In fact, the boot crashes and now I have to recover the image from the MicroSD card and delete this line from the fstab file.

I don't know why, but it is not working just with these line :-(
 
In fact, the boot crashes ...
I'm sorry, but I can't debug "it crashes". You need to give me details. Exactly what does it do? Does the mount just silently not happen? Or do you get error messages? Did you test it when booting, or afterwards (/etc/fstab can be used at boot time, and also when you say mount -a). Did the OS crash? What exactly were the messages? What exact commands did you use to test it?

A picture of the cabling (which looks about as well-organized as the cabling on my work bench) doesn't help; a picture of the console messages might have helped.

There is one other suspicious thing: These days, most OSes format disk drives with partition tables, but the mount line /dev/da0 indicates that the MS-DOS file system is on the whole disk. That *could* be right, but it's a bit unusual.

and now I have to recover the image from the MicroSD card and delete this line from the fstab file.
That's very bizarre. How did failing to mount an external disk manage to destroy the image on disk? That makes very little sense.
 
Most likely the disk is not ready at boot time, late option may halep:
Code:
/dev/da0   /mnt/discdur   msdosfs   [b]late[/b],rw,large   0   0
the mount line /dev/da0 indicates that the MS-DOS file system is on the whole disk. That *could* be right, but it's a bit unusual.
I've seen many flash drives formatted that way. But that's not problem at all, if that was wrong, it couldn't crash the system, would simply spit out an error and proceed forward.
 
Sorry, my explanation was poor.

After configuring /etc/fstab as you said, my Raspberry Pi starts, I see the first ten seconds of the normal boot loader, but suddenly it doesn't continue and doesn't get an IP address from my router and also the prompt never appears. Very bizarre, yes.

**Job A**
In the fstab discussion, which mount option is suggested because the disk may not be ready at boot time?
The fstab discussion and the entries have nothing to do with each other.

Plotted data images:
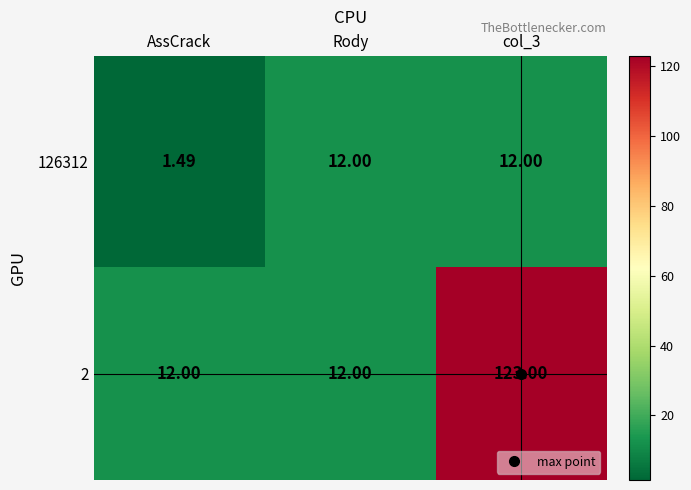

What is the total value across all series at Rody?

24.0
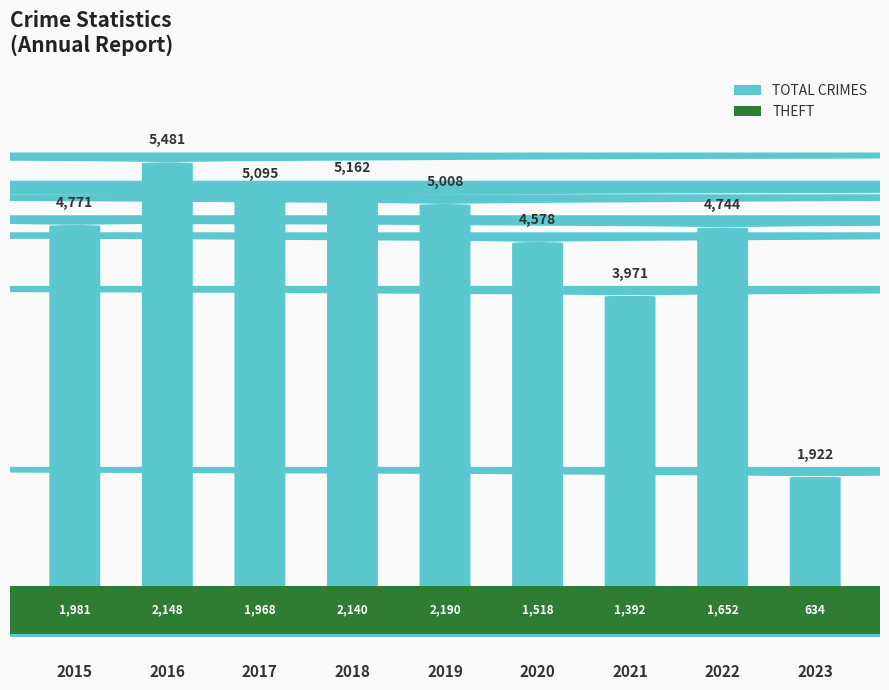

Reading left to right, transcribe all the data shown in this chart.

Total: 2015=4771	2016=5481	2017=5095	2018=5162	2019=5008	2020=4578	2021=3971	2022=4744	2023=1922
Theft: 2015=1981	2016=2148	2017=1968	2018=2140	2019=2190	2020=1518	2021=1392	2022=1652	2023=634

**Job B**
Please list every line in the entries that contains the word "transcribe", matching its case exactly.

**Answer A**
The late option.

**Answer B**
Reading left to right, transcribe all the data shown in this chart.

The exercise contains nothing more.